Face à cette initiative, Paris a rapidement fait connaître sa position. « La France n'entend pas donner suite favorable » à l'invitation américaine, a indiqué l'entourage d'Emmanuel Macron. Le Quai d'Orsay a souligné que ce projet « soulève des questions majeures, en particulier quant au respect des principes et de la structure des Nations unies, qui ne sauraient en aucun cas être remis en cause ».
La France n'est pas seule dans son refus. Le Royaume-Uni, la Suède, les Pays-Bas, l'Allemagne et le Canada ont également décliné l'invitation. À l'inverse, le Premier ministre hongrois Viktor Orbán, fidèle soutien de Trump en Europe, a accepté de rejoindre le conseil. Le Kazakhstan et l'Ouzbékistan auraient également répondu favorablement.

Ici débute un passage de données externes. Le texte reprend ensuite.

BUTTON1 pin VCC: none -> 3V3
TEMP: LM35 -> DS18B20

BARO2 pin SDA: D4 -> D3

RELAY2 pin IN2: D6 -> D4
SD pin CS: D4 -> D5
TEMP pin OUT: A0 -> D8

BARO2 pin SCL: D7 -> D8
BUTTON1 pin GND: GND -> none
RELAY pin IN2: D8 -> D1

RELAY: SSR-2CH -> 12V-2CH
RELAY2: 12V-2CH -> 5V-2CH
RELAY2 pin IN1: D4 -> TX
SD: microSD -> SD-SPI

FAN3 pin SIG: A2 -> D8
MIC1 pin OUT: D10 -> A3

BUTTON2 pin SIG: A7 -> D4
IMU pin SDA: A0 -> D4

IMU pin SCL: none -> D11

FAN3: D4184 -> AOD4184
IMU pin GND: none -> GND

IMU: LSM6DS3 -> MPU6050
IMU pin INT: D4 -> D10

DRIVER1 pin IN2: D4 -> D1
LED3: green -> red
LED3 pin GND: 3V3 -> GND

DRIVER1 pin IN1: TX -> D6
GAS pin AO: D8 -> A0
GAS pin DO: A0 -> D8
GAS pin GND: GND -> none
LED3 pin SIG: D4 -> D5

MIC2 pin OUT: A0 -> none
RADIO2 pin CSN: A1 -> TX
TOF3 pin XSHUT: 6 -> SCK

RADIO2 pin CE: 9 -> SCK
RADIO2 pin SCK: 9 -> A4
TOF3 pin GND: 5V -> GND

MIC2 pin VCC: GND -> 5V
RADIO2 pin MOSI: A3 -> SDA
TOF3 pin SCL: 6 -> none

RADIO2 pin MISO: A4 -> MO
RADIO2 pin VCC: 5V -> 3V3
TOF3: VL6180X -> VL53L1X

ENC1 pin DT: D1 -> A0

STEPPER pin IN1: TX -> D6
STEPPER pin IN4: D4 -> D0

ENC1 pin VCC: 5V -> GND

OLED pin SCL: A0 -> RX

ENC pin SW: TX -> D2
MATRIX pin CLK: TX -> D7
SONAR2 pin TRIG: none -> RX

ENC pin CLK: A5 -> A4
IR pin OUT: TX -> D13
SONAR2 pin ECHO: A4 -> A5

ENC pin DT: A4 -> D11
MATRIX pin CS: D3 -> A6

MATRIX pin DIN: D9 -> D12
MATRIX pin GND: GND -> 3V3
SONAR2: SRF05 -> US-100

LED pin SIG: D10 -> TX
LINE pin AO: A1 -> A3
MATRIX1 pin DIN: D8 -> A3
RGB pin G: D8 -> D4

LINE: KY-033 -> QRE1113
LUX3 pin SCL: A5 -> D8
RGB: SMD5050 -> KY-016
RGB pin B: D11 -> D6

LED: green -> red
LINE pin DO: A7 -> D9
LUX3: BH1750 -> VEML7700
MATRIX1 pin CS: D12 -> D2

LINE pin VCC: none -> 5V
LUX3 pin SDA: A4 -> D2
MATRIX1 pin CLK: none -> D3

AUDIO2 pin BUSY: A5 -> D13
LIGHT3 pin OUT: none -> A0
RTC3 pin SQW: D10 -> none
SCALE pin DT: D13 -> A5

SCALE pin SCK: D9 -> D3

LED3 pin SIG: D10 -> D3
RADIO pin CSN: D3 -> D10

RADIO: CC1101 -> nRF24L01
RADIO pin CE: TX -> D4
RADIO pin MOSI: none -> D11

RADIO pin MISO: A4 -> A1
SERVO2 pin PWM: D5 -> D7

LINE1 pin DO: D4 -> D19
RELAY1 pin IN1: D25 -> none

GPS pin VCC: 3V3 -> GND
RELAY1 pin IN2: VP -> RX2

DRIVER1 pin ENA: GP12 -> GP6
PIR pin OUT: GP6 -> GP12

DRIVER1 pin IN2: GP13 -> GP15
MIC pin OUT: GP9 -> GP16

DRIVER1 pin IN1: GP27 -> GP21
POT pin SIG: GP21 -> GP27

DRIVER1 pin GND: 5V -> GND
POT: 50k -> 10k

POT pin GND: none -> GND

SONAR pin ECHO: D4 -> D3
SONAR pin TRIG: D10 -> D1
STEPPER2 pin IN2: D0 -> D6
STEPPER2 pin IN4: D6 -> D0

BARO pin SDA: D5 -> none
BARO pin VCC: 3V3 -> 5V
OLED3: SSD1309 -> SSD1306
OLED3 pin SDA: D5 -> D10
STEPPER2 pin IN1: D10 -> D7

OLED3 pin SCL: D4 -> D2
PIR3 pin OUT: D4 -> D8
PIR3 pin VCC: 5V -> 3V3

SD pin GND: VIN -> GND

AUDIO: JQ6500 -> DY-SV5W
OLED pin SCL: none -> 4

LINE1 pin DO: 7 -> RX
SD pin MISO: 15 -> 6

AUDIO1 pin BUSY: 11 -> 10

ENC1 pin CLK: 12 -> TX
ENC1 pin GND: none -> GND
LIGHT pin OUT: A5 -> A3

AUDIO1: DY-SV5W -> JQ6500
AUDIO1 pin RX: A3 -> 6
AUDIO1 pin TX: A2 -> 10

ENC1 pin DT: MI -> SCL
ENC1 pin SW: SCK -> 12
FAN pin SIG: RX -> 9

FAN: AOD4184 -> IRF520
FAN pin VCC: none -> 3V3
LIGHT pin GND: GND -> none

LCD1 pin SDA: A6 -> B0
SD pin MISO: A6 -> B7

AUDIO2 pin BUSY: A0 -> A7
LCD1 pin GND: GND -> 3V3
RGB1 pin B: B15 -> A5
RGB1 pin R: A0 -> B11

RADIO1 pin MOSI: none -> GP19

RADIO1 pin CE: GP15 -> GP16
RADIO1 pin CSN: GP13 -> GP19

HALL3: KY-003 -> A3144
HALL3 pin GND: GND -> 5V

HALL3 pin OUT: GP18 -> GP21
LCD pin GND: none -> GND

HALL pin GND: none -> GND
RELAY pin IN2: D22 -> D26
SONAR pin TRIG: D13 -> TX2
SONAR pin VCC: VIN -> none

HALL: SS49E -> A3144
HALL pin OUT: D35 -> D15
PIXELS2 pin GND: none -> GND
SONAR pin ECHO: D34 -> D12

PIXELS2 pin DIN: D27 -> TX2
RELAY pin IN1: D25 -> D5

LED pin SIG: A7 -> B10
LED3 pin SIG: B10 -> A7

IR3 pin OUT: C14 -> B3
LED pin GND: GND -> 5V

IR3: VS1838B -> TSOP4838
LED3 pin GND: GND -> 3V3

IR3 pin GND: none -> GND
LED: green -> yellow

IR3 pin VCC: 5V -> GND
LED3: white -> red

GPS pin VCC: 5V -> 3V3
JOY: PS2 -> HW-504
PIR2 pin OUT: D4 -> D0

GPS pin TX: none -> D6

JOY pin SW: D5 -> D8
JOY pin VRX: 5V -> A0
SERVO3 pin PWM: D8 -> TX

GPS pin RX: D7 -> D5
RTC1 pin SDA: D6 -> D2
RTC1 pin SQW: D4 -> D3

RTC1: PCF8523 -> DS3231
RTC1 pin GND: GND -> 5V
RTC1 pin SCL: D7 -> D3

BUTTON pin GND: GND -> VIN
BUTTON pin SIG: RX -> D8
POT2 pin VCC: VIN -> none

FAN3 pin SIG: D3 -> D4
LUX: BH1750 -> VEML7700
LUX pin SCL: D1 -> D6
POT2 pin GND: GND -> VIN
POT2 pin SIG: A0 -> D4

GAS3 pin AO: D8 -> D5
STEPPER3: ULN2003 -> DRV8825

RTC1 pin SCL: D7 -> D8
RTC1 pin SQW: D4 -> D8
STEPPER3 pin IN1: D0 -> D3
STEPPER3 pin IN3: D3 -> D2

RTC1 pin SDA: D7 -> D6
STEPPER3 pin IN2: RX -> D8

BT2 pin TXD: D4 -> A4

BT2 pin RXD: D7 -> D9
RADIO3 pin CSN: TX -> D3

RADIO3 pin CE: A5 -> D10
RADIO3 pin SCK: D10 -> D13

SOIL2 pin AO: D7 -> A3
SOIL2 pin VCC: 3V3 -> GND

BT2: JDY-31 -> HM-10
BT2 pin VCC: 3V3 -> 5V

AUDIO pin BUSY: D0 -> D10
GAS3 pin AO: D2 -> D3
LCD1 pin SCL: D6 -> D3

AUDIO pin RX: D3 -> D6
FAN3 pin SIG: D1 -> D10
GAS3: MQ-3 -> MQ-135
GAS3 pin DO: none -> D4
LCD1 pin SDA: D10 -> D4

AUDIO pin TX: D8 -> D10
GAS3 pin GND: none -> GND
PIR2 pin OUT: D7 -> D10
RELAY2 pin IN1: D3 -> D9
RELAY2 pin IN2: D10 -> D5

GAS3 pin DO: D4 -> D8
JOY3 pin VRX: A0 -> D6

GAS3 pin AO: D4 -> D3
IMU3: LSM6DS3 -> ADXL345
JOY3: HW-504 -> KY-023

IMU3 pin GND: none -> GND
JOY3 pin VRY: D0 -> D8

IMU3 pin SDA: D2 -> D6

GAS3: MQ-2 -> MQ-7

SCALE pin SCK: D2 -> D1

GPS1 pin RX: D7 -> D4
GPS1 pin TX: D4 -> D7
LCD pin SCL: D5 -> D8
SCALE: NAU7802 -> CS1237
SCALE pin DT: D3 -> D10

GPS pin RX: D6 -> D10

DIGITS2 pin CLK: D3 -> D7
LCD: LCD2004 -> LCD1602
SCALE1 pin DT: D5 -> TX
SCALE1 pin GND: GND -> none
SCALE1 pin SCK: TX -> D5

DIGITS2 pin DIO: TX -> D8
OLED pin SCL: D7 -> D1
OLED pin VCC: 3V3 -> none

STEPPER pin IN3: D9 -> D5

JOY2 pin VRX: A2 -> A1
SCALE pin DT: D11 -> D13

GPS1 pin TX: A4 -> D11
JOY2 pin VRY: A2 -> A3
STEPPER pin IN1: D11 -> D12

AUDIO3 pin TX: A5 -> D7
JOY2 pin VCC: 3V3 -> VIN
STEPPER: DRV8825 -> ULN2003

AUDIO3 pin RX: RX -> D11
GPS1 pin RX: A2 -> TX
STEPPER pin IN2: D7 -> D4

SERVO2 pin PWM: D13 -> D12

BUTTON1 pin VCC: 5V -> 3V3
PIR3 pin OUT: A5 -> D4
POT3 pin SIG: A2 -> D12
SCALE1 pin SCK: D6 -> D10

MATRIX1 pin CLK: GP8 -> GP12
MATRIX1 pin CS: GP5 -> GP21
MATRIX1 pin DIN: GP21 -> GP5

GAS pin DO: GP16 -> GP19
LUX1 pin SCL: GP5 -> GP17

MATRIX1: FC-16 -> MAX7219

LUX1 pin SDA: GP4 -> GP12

Une escalade commerciale sur fond de tensions au Groenland
Cette menace sur le champagne s'inscrit dans un contexte déjà tendu. Le 17 janvier, Trump avait annoncé une taxe de 10% sur les importations de huit pays européens, dont la France, en raison de leur opposition à l'annexion du Groenland par les États-Unis. Cette surtaxe doit passer à 25% au 1er juin si aucun accord n'est conclu.
En réponse, Emmanuel Macron a demandé à l'Union européenne d'activer son instrument anti-coercition, surnommé le « bazooka commercial ». « Aucune intimidation ou menace ne nous influencera – que ce soit en Ukraine, au Groenland ou ailleurs dans le monde », a déclaré le président français. La France a également annoncé le renforcement de sa présence militaire dans l'Arctique, avec le déploiement de chasseurs alpins au Groenland.
Pour la filière viticole française, cette menace de taxation à 200% fait ressurgir le spectre des surtaxes de 2019-2021, qui avaient lourdement impacté les exportations de vins et spiritueux vers les États-Unis. Le marché américain représente le premier débouché en valeur pour les vins français, avec plus de 1,5 milliard d'euros d'exportations annuelles. Une taxe de cette ampleur pourrait tout simplement fermer ce marché aux producteurs français.
Reste à savoir si cette menace se concrétisera ou si elle constitue, comme souvent avec Donald Trump, un levier de négociation. Une chose est certaine : les relations transatlantiques s'annoncent particulièrement houleuses pour ce second mandat.